Experts have indicated that the hackers behind both the Colonial Pipeline and JBS attacks have ties to Russia. Ransomware is also part of the toolbox for North Korea’s hacking army.

The seismic shift to work-from-home that began last year spurred broad new demand for security services. As the number of remote users, mobile devices and access points to data in the cloud increases, companies need more robust protection, said Brendan Burke, an emerging tech analyst at PitchBook.

The private equity industry is pursuing investments in cybersecurity like never before. Globally, last year brought 116 buyouts in the space and 49 private equity growth investments, both of which were new annual highs, according to PitchBook data. The combined value of those deals reached $19.2 billion, which was 92% higher than any other year on record with the exception of 2016, which was caused in part by Silver Lake’s involvement in Dell’s $67 billion acquisition of EMC.

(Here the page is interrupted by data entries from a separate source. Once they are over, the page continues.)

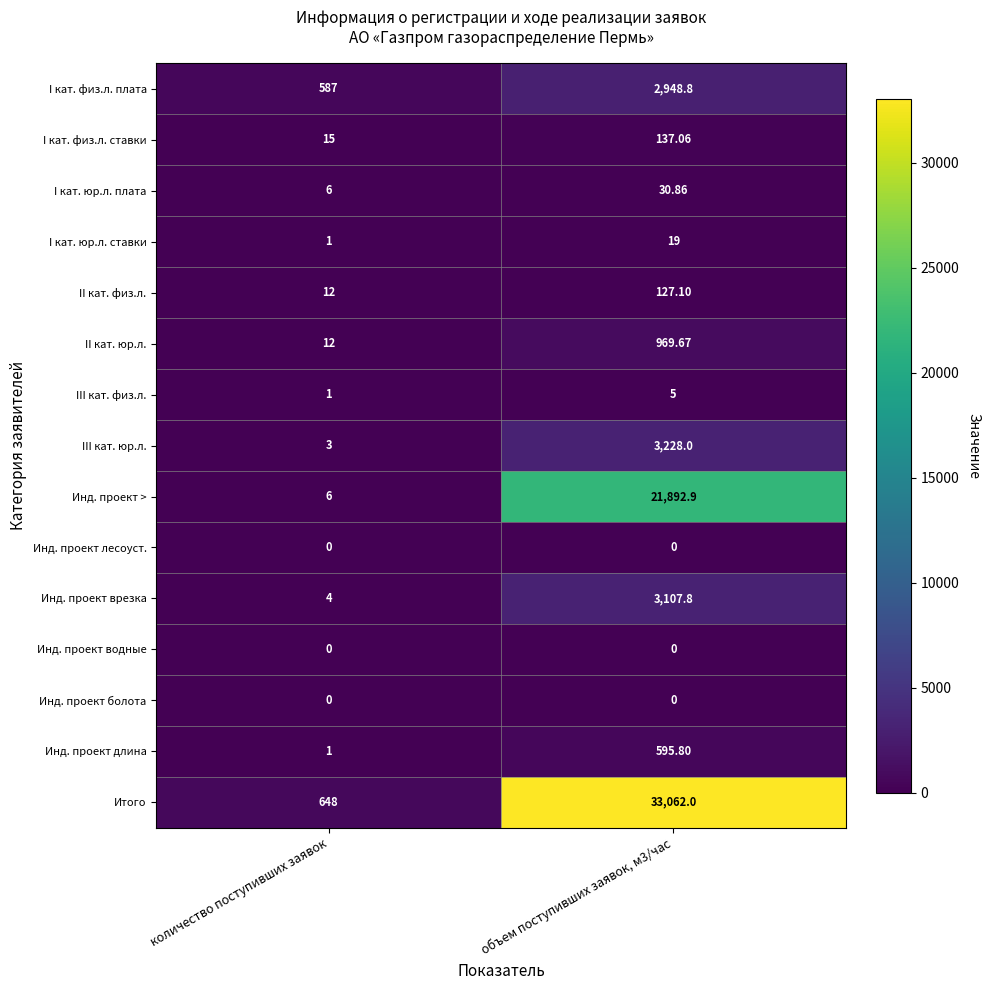

Which series has the largest total across all categories?

Итого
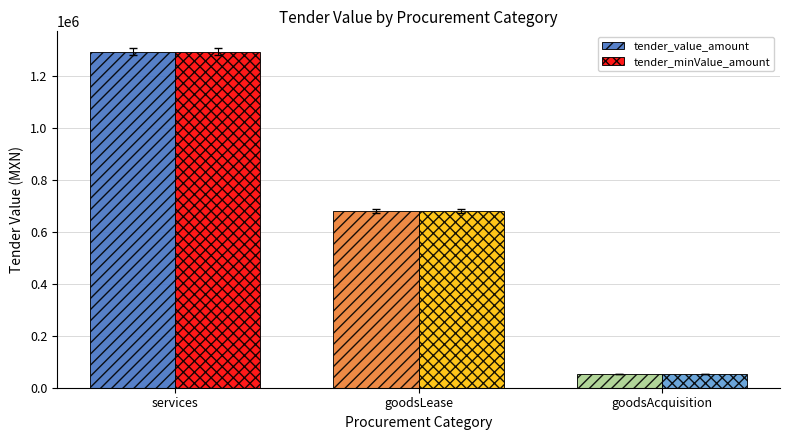

Rank the categories by tender_value_amount value from highest to lowest.

services, goodsLease, goodsAcquisition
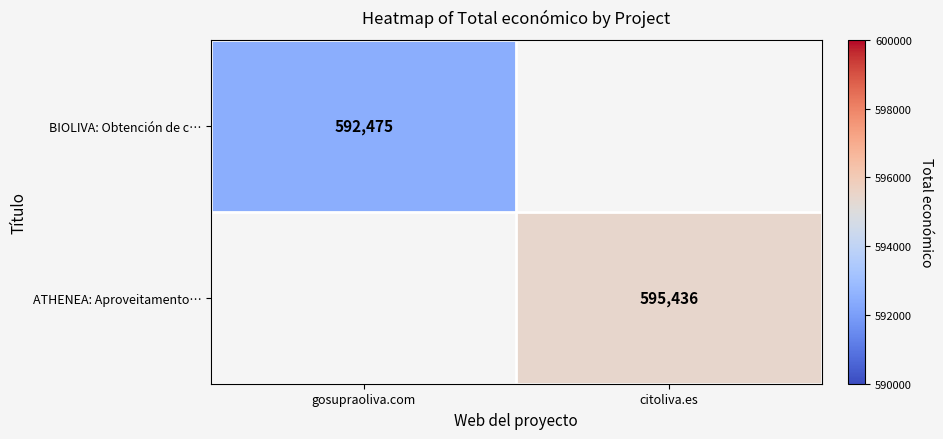

The value of BIOLIVA: Obtención de c… at gosupraoliva.com is 897982. True or false?

False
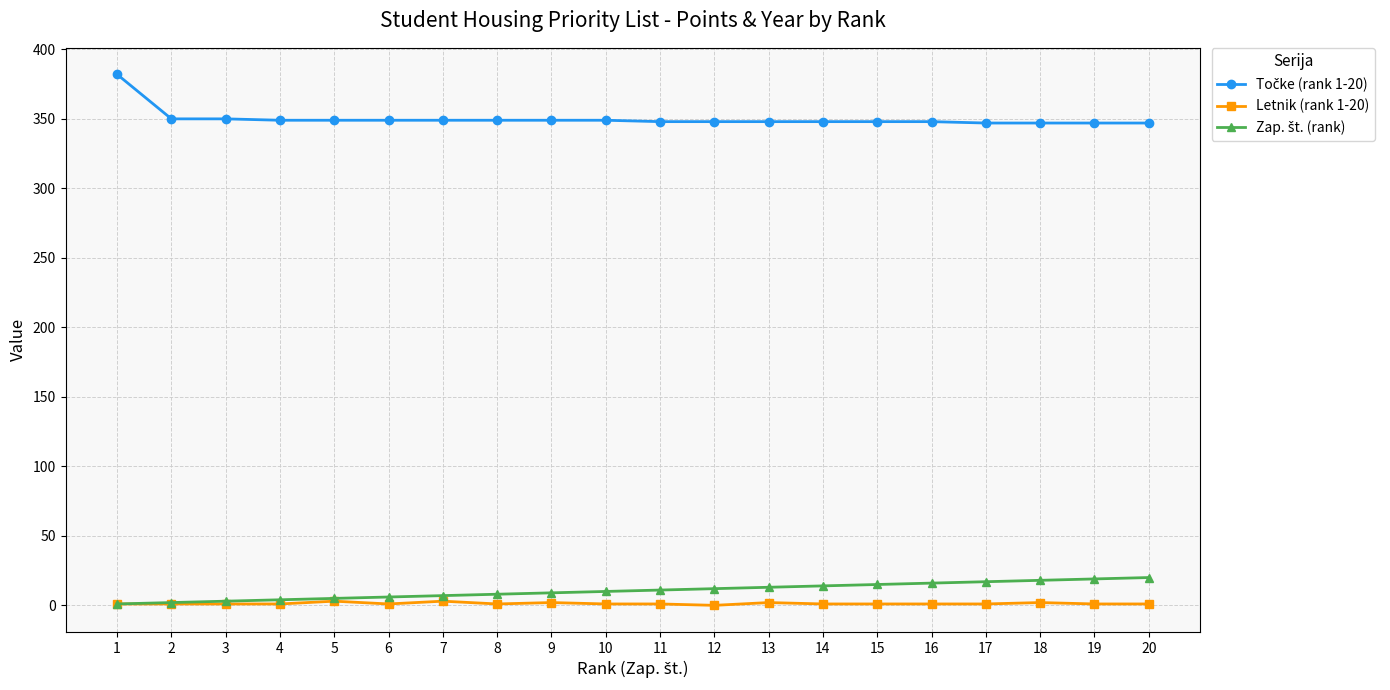

True or false: Letnik (rank 1-20) has more than 0 points higher than both neighbors.

True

The surge is continuing in 2021, with PE investors on pace to set new records for both deal count and deal value in cybersecurity. In April, Thoma Bravo announced what will be the largest buyout ever in the space, again per PitchBook data, striking a deal to buy Proofpoint for $12.3 billion.

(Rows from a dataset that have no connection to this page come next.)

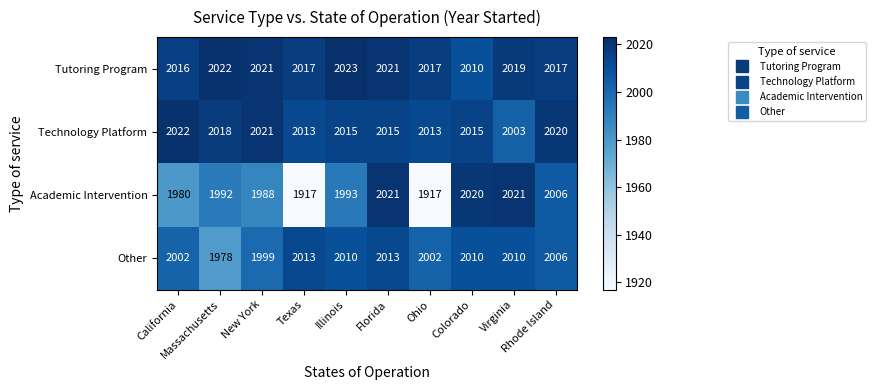

Rank the series by their maximum value, from highest to lowest.

Tutoring Program, Technology Platform, Academic Intervention, Other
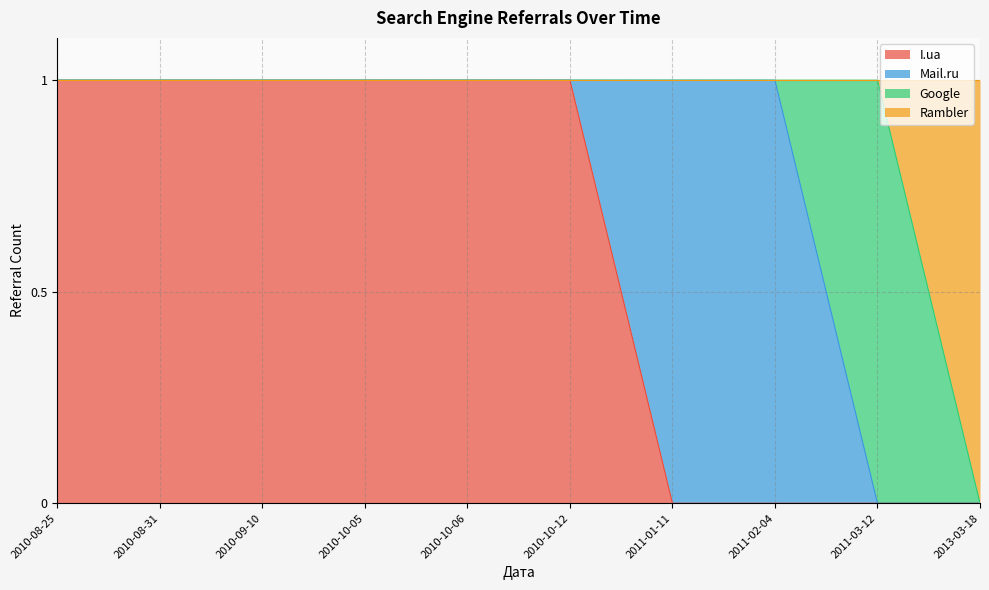

What is the total value across all series at 2010-08-31?

1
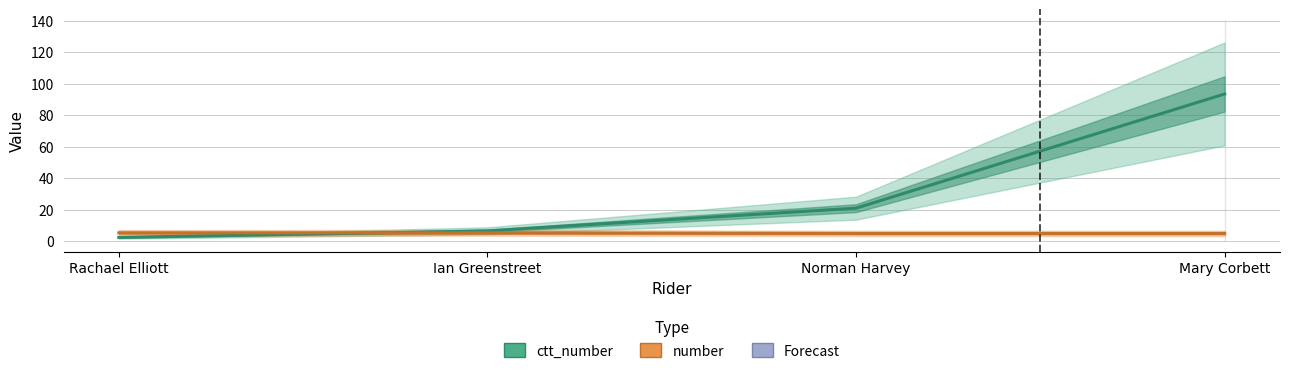

Reading left to right, what are all the values shown in this chart?

ctt_number: 2.3	6.4	20.9	93.5
number: 5.2	5.2	4.8	4.8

A simple explanation for the trend is that private equity firms are following the money. As the risk of ransomware attacks and other threats becomes difficult to ignore, companies are increasing expenditures on cyber safety—which is great for the business of those other companies trying to ensure that safety.

According to a recent article in Forbes, plenty of private equity firms are pursuing cybersecurity investments these days, with Thoma Bravo, KKR, TPG Capital, and Insight Partners among the other firms that have struck headline-grabbing deals in recent years. But there are few PE shops out there focused solely on the industry.

Venture capital is flowing into cybersecurity companies at a torrential pace. Less than six months into the year, cybersecurity startups have raised $9.9 billion globally, 96% of the total raised in 2020, according to PitchBook data. Meanwhile, the average valuation of the companies raising funds has more than doubled to $475 million.

CipherTrace, a security firm that tracks crypto crimes, has closed a $27.1 million Series B round of funding led by Dan Loeb’s Third Point Ventures, according to CoinDesk.

“It’s a good time to be in our space,” CipherTrace CEO Dave Jevans told CoinDesk in an interview. He said in the wake of the recent ransomware attacks, the firm has experienced an uptick in business from recovery firms, government agencies, law firms and insurance companies. Banks too. “We’re seeing a lot of growth in basically everything we’re doing now.”

Investment in cybersecurity technologies is critical – especially as we undergo dramatic investment in infrastructure – the very bridges, electrical grids, water plants need to be safeguarded, as these are amongst the most at risk.